Segmental dynamics of polymers in nanoscopic confinements, as probed by simulations of polymer/layered-silicate nanocomposites

• Published in: The European physical journal. E, Soft matter (Print) Vol. 12; no. 1; pp. 159 - 165
• Main Authors: KUPPA, V, FOLEY, T. M. D, MANIAS, E
• Format: Conference Proceeding Journal Article
• Language: English
• Published: Heidelberg Springer 01.09.2003
• Subjects: Applied sciences; Composites; Computer Simulation; Exact sciences and technology; Forms of application and semi-finished materials; Manufactured Materials; Models, Molecular; Motion; Nanotechnology - methods; Particle Size; Polymer industry, paints, wood; Polymers - chemistry; Porosity; Silicates - chemistry; Technology of polymers; Temperature; Ethylene oxide polymer; Clay; Molecular dynamics method; Theoretical study; Numerical simulation; Styrene polymer; Nanocomposite; Segmental movement; Modeling; Composite material; Confined space
• ISSN: 1292-8941; 1292-895X
• DOI: 10.1140/epje/i2003-10035-5

In this paper we review molecular modeling investigations of polymer/layered-silicate intercalates, as model systems to explore polymers in nanoscopically confined spaces. The atomic-scale picture, as revealed by computer simulations, is presented in the context of salient results from a wide range of experimental techniques.

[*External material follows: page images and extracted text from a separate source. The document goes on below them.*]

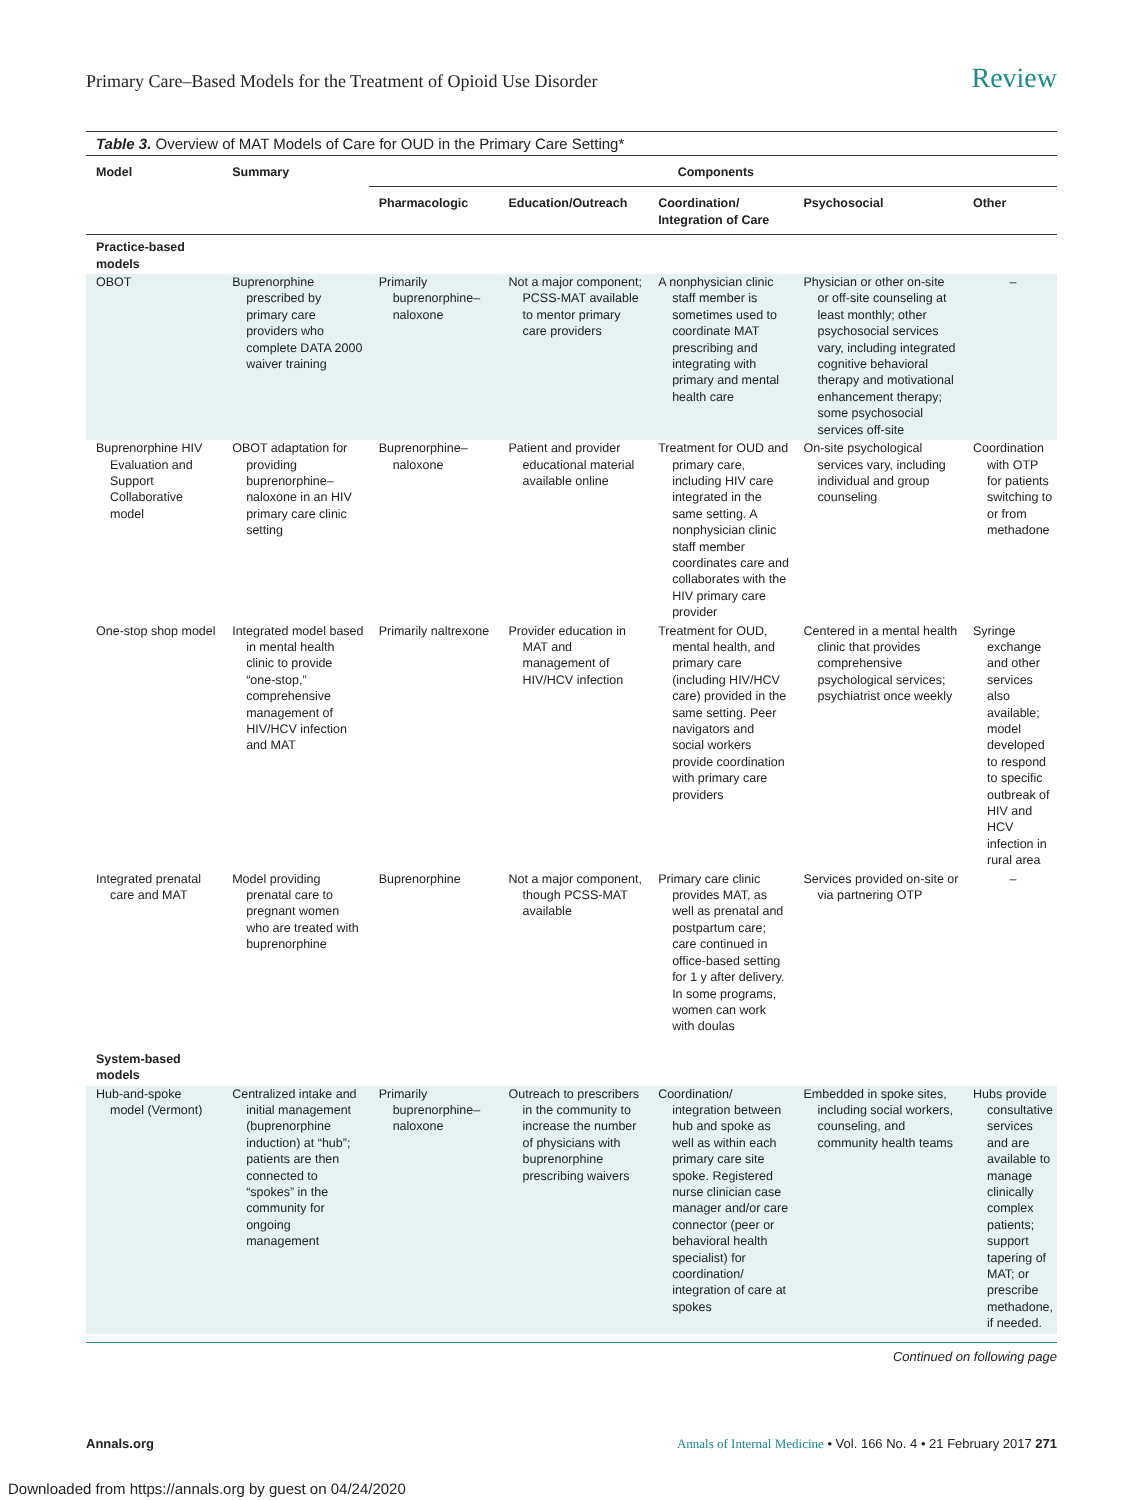Primary Care–Based Models for the Treatment of Opioid Use Disorder Review
Table 3. Overview of MAT Models of Care for OUD in the Primary Care Setting*
| Model | Summary | Components | | | | |
| --- | --- | --- | --- | --- | --- | --- |
| | | Pharmacologic | Education/Outreach | Coordination/ Integration of Care | Psychosocial | Other |
| Practice-based models | | | | | | |
| OBOT | Buprenorphine prescribed by primary care providers who complete DATA 2000 waiver training | Primarily buprenorphine–naloxone | Not a major component; PCSS-MAT available to mentor primary care providers | A nonphysician clinic staff member is sometimes used to coordinate MAT prescribing and integrating with primary and mental health care | Physician or other on-site or off-site counseling at least monthly; other psychosocial services vary, including integrated cognitive behavioral therapy and motivational enhancement therapy; some psychosocial services off-site | – |
| Buprenorphine HIV Evaluation and Support Collaborative model | OBOT adaptation for providing buprenorphine–naloxone in an HIV primary care clinic setting | Buprenorphine–naloxone | Patient and provider educational material available online | Treatment for OUD and primary care, including HIV care integrated in the same setting. A nonphysician clinic staff member coordinates care and collaborates with the HIV primary care provider | On-site psychological services vary, including individual and group counseling | Coordination with OTP for patients switching to or from methadone |
| One-stop shop model | Integrated model based in mental health clinic to provide “one-stop,” comprehensive management of HIV/HCV infection and MAT | Primarily naltrexone | Provider education in MAT and management of HIV/HCV infection | Treatment for OUD, mental health, and primary care (including HIV/HCV care) provided in the same setting. Peer navigators and social workers provide coordination with primary care providers | Centered in a mental health clinic that provides comprehensive psychological services; psychiatrist once weekly | Syringe exchange and other services also available; model developed to respond to specific outbreak of HIV and HCV infection in rural area |
| Integrated prenatal care and MAT | Model providing prenatal care to pregnant women who are treated with buprenorphine | Buprenorphine | Not a major component, though PCSS-MAT available | Primary care clinic provides MAT, as well as prenatal and postpartum care; care continued in office-based setting for 1 y after delivery. In some programs, women can work with doulas | Services provided on-site or via partnering OTP | – |
| System-based models | | | | | | |
| Hub-and-spoke model (Vermont) | Centralized intake and initial management (buprenorphine induction) at “hub”; patients are then connected to “spokes” in the community for ongoing management | Primarily buprenorphine–naloxone | Outreach to prescribers in the community to increase the number of physicians with buprenorphine prescribing waivers | Coordination/ integration between hub and spoke as well as within each primary care site spoke. Registered nurse clinician case manager and/or care connector (peer or behavioral health specialist) for coordination/ integration of care at spokes | Embedded in spoke sites, including social workers, counseling, and community health teams | Hubs provide consultative services and are available to manage clinically complex patients; support tapering of MAT; or prescribe methadone, if needed. |
Continued on following page
Annals.org Annals of Internal Medicine • Vol. 166 No. 4 • 21 February 2017 271
Downloaded from https://annals.org by guest on 04/24/2020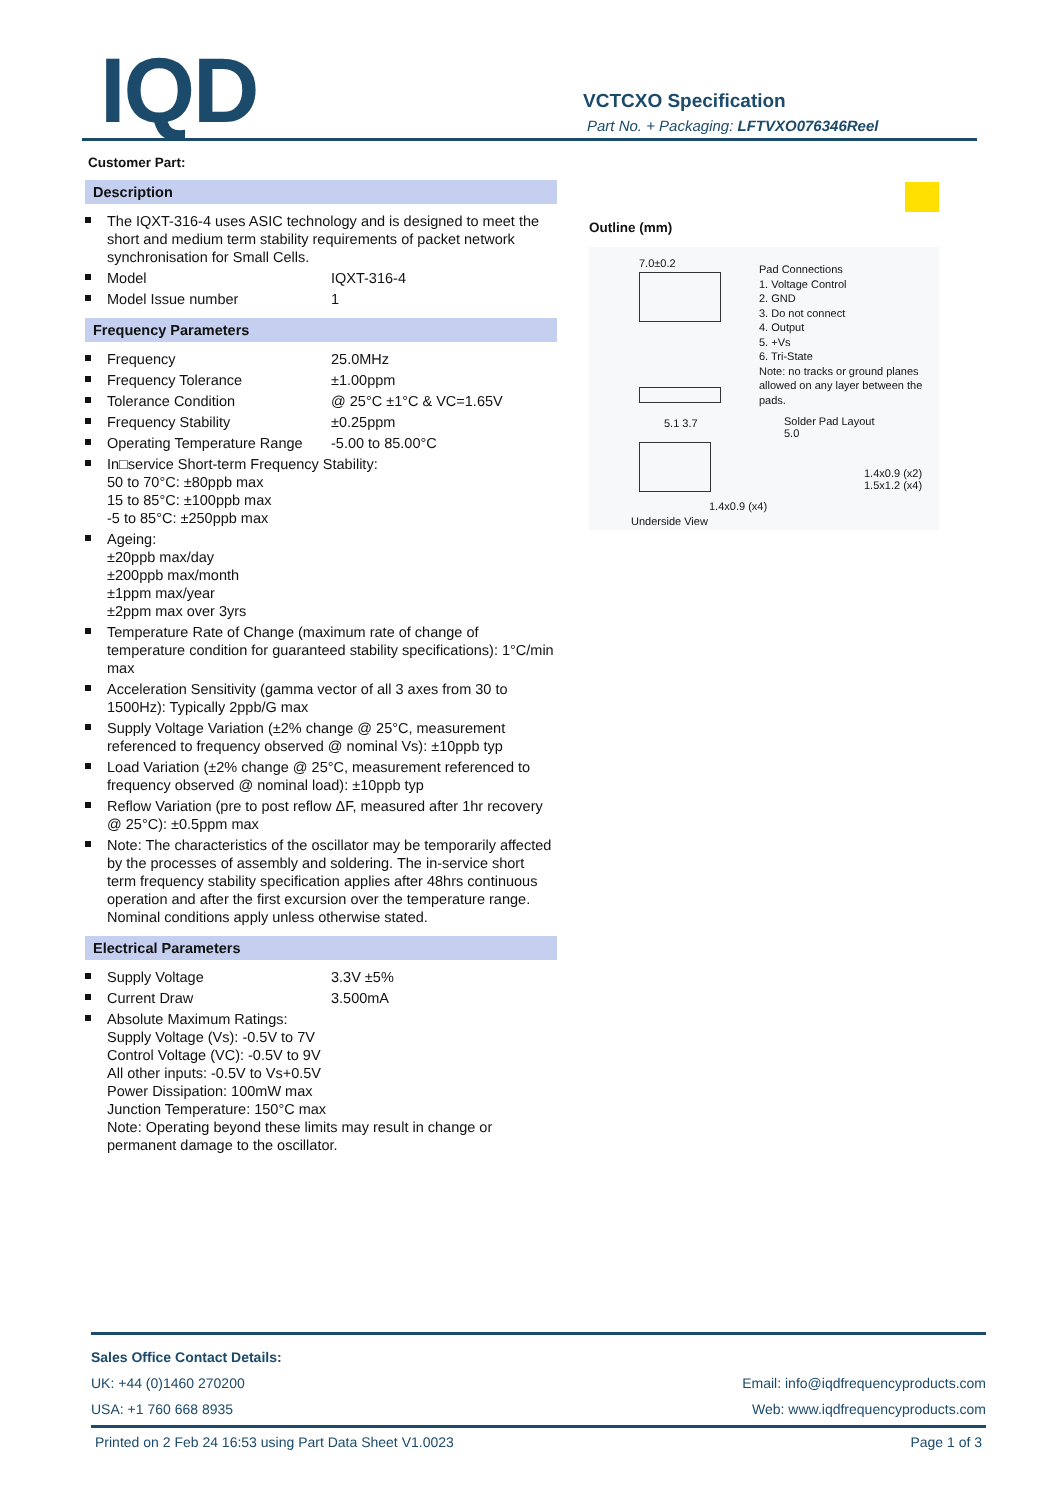IQD VCTCXO Specification
Part No. + Packaging: LFTVXO076346Reel
Customer Part:
Description
The IQXT-316-4 uses ASIC technology and is designed to meet the short and medium term stability requirements of packet network synchronisation for Small Cells.
Model IQXT-316-4
Model Issue number 1
Frequency Parameters
Frequency 25.0MHz
Frequency Tolerance ±1.00ppm
Tolerance Condition @ 25°C ±1°C & VC=1.65V
Frequency Stability ±0.25ppm
Operating Temperature Range -5.00 to 85.00°C
In□service Short-term Frequency Stability:
50 to 70°C: ±80ppb max
15 to 85°C: ±100ppb max
-5 to 85°C: ±250ppb max
Ageing:
±20ppb max/day
±200ppb max/month
±1ppm max/year
±2ppm max over 3yrs
Temperature Rate of Change (maximum rate of change of temperature condition for guaranteed stability specifications): 1°C/min max
Acceleration Sensitivity (gamma vector of all 3 axes from 30 to 1500Hz): Typically 2ppb/G max
Supply Voltage Variation (±2% change @ 25°C, measurement referenced to frequency observed @ nominal Vs): ±10ppb typ
Load Variation (±2% change @ 25°C, measurement referenced to frequency observed @ nominal load): ±10ppb typ
Reflow Variation (pre to post reflow ΔF, measured after 1hr recovery @ 25°C): ±0.5ppm max
Note: The characteristics of the oscillator may be temporarily affected by the processes of assembly and soldering. The in-service short term frequency stability specification applies after 48hrs continuous operation and after the first excursion over the temperature range. Nominal conditions apply unless otherwise stated.
Electrical Parameters
Supply Voltage 3.3V ±5%
Current Draw 3.500mA
Absolute Maximum Ratings:
Supply Voltage (Vs): -0.5V to 7V
Control Voltage (VC): -0.5V to 9V
All other inputs: -0.5V to Vs+0.5V
Power Dissipation: 100mW max
Junction Temperature: 150°C max
Note: Operating beyond these limits may result in change or permanent damage to the oscillator.
Outline (mm)
7.0±0.2
5.1 3.7
Underside View
Pad Connections
1. Voltage Control
2. GND
3. Do not connect
4. Output
5. +Vs
6. Tri-State
Note: no tracks or ground planes
allowed on any layer between the pads.
Solder Pad Layout
5.0
1.4x0.9 (x2)
1.5x1.2 (x4)
1.4x0.9 (x4)
Sales Office Contact Details:
UK: +44 (0)1460 270200 Email: info@iqdfrequencyproducts.com
USA: +1 760 668 8935 Web: www.iqdfrequencyproducts.com
Printed on 2 Feb 24 16:53 using Part Data Sheet V1.0023 Page 1 of 3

This approach provides insights into how polymeric segmental dynamics are affected by severe geometric constraints. Focusing on intercalated systems, i.e. polystyrene (PS) in 2 nm wide slit-pores and polyethylene-oxide (PEO) in 1 nm wide slit-pores, a very rich picture for the segmental dynamics is unveiled, despite the topological constraints imposed by the confining solid surfaces. On a local scale, intercalated polymers exhibit a very wide distribution of segmental relaxation times (ranging from ultra-fast to ultra-slow, over a wide range of temperatures). In both cases (PS and PEO), the segmental relaxations originate from the confinement-induced local density variations. Additionally, where there exist special interactions between the polymer and the confining surfaces ( e.g., PEO) more molecular mechanisms are identified.